▸ TASK DIRECTIONS: Pull out every line of the records that contains the string "SMART", counting uppercase and lowercase as different.

▸ RECORDS FOR THIS EXERCISE:

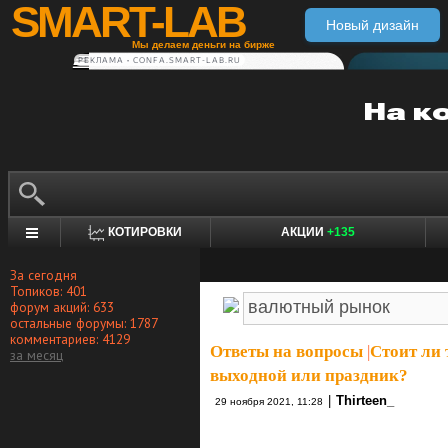
SMART-LAB
Новый дизайн
Мы делаем деньги на бирже
РЕКЛАМА • CONFA.SMART-LAB.RU
КОТИРОВКИ
АКЦИИ
+135
За сегодня
Топиков: 401
форум акций: 633
остальные форумы: 1787
комментариев: 4129
Ответы на вопросы
|
Стоит ли 
за месяц
выходной или праздник?
|
Thirteen_
29 ноября 2021, 11:28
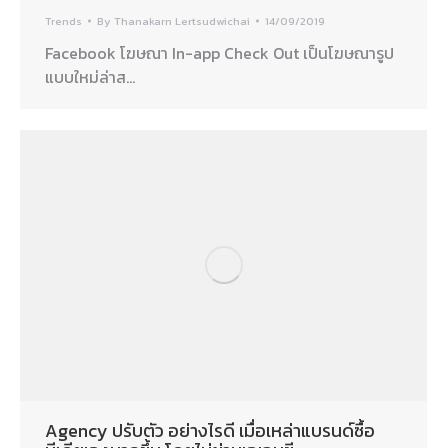
Trends
By
Thanakarn Lertsudwichai
14/09/2019
Facebook โฆษณา In-app Check Out เป็นโฆษณารูป
แบบใหม่ล่าส…
Agency ปรับตัว อย่างไรดี เมื่อเหล่าแบรนด์ซื้อ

▸ RESULT OF THIS EXERCISE:
SMART-LAB
РЕКЛАМА • CONFA.SMART-LAB.RU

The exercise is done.